§ **Task instructions**
Quote the passage about Chicago and its water word for word, starting at "Our water has" and ending after "reinvent our world.".

§ **Source document**
'''

Lake Michigan is Chicago’s pride and joy. Chicago and the region have a long relationship with our lakefront and the Chicago River.
Our water has driven our economy, made us a destination for visitors, and ensured we have an adequate water supply. From reversing the Chicago River to building the deep tunnel, managing water has been a driver for Chicago to innovate and reinvent our world.
The world is increasingly recognizing that our relationship with water is changing. This is driven by urbanization, climate change, use of energy, intensification of agriculture, and aging infrastructure. As the West is suffering from severe droughts, Chicago has experienced increased flooding.
Using science, technology, public policy, social networks, and investment, we can develop solutions that both improve our quality of life and enhance our economy. In the future, we will reuse water. This will create opportunities to attract industry that requires a reliable water supply. This is a job creator. We will develop new technologies to support water-intensive industries. This will help us create new companies from our great research institutions. We will improve our environment by recovery value from what is perceived as waste stream, and by decreasing discharges.

'''

§ **Given information**
'''

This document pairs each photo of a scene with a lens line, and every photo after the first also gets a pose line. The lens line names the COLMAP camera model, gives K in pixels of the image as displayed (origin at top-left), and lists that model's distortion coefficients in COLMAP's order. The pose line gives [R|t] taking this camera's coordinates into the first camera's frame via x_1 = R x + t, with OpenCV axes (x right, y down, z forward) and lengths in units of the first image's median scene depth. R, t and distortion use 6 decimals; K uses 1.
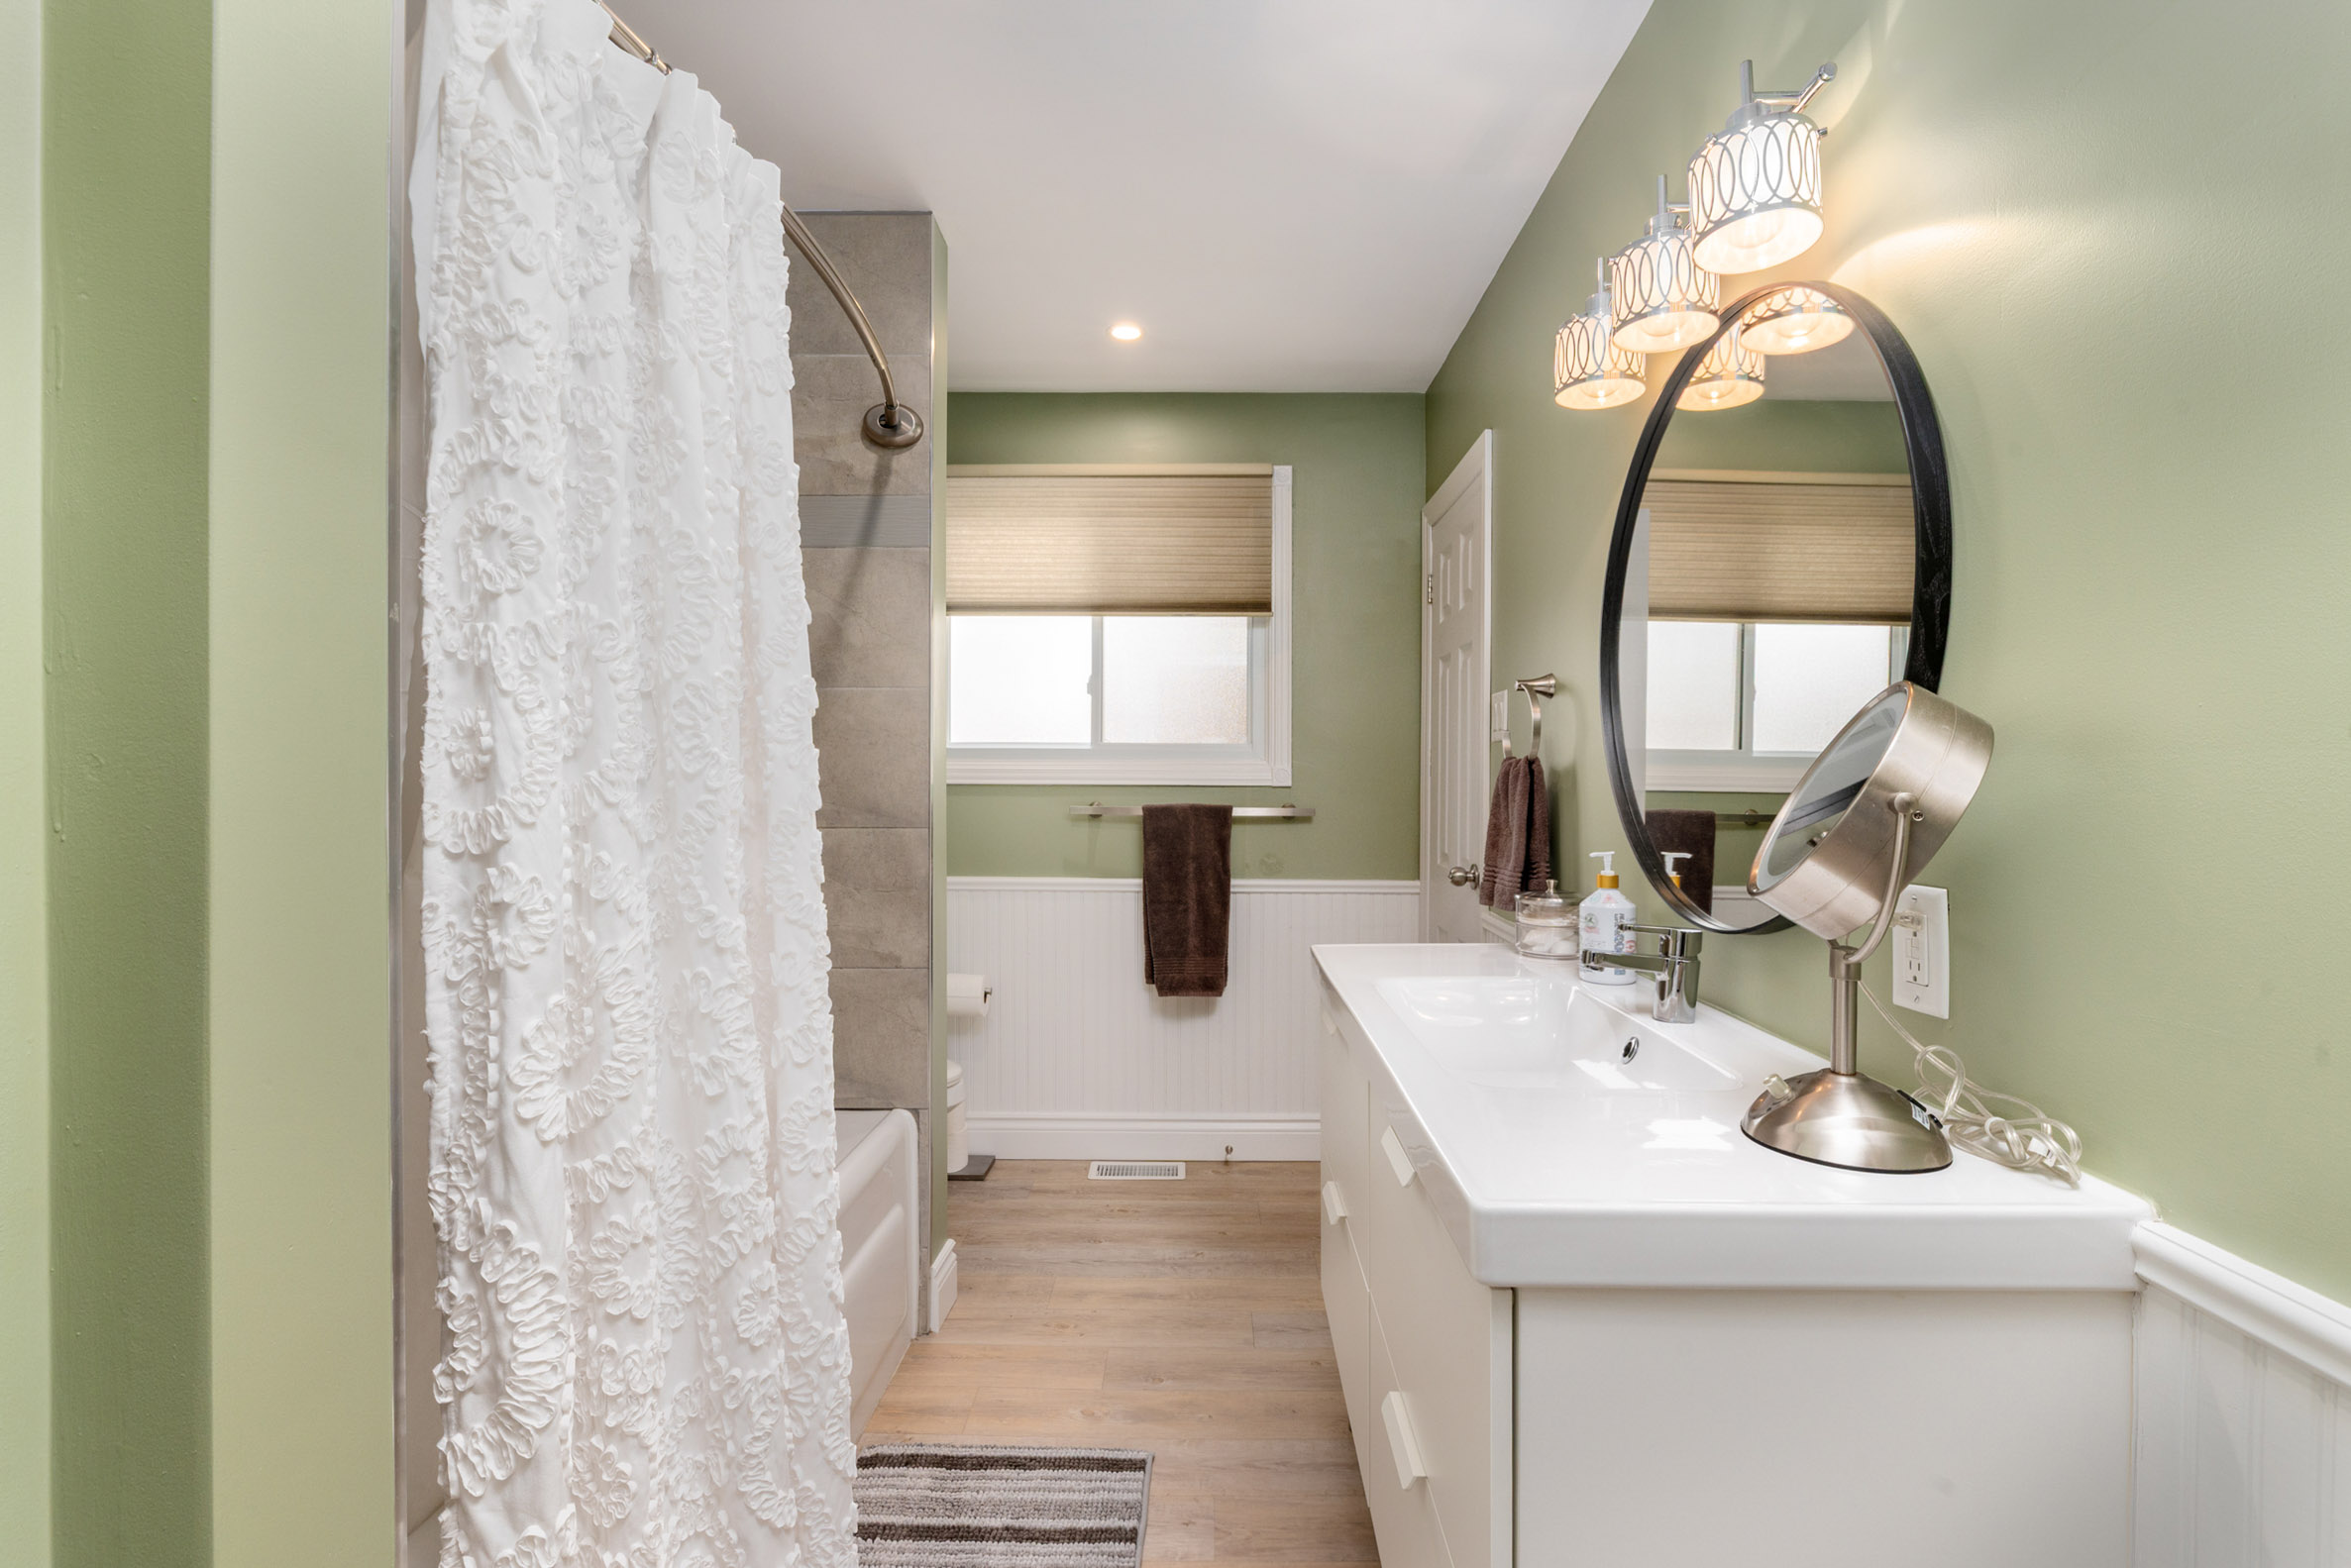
lens RADIAL K [[1074.6, 0, 1226.7], [0, 1074.6, 783.9], [0, 0, 1]] dist [-0.012163, -0.000280]
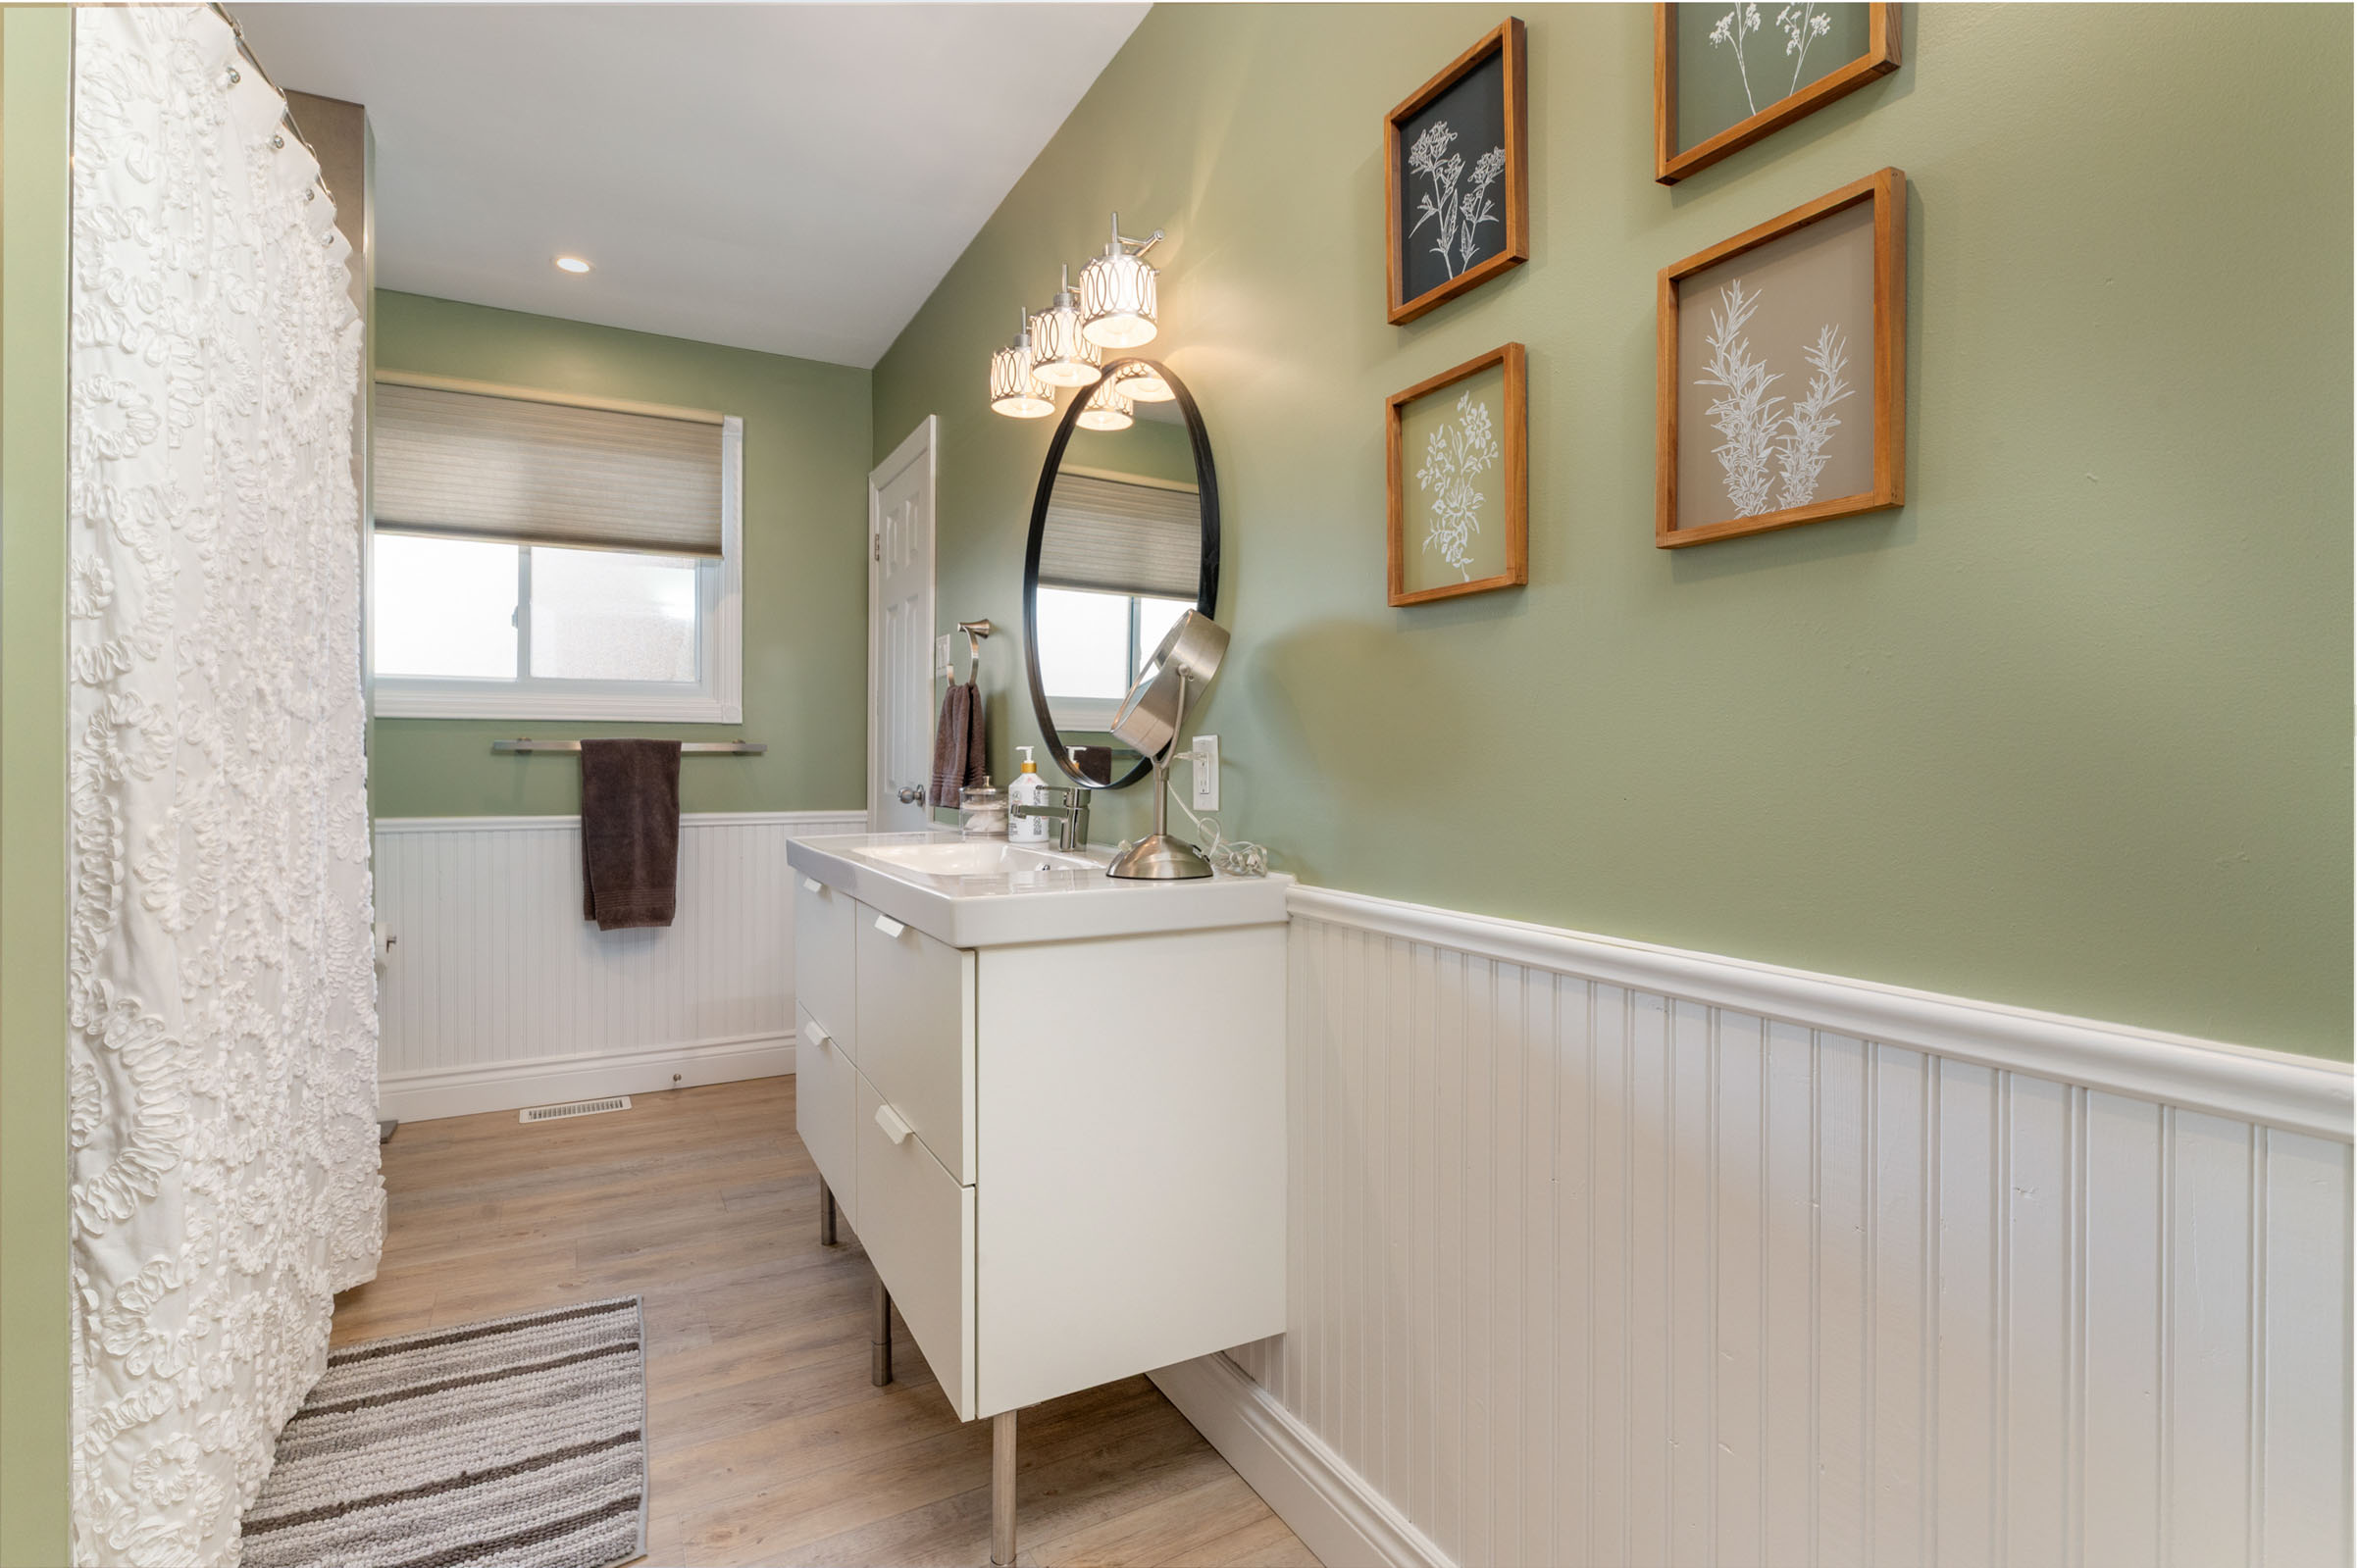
lens RADIAL K [[1143.9, 0, 1192.6], [0, 1143.9, 768.1], [0, 0, 1]] dist [0.000571, 0.001170]
pose [[0.885896, -0.000343, 0.463884, -0.138409], [0.001979, 0.999993, -0.003038, 0.101427], [-0.463880, 0.003609, 0.885891, -0.392874]]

'''

§ **Exercise result**
Our water has driven our economy, made us a destination for visitors, and ensured we have an adequate water supply. From reversing the Chicago River to building the deep tunnel, managing water has been a driver for Chicago to innovate and reinvent our world.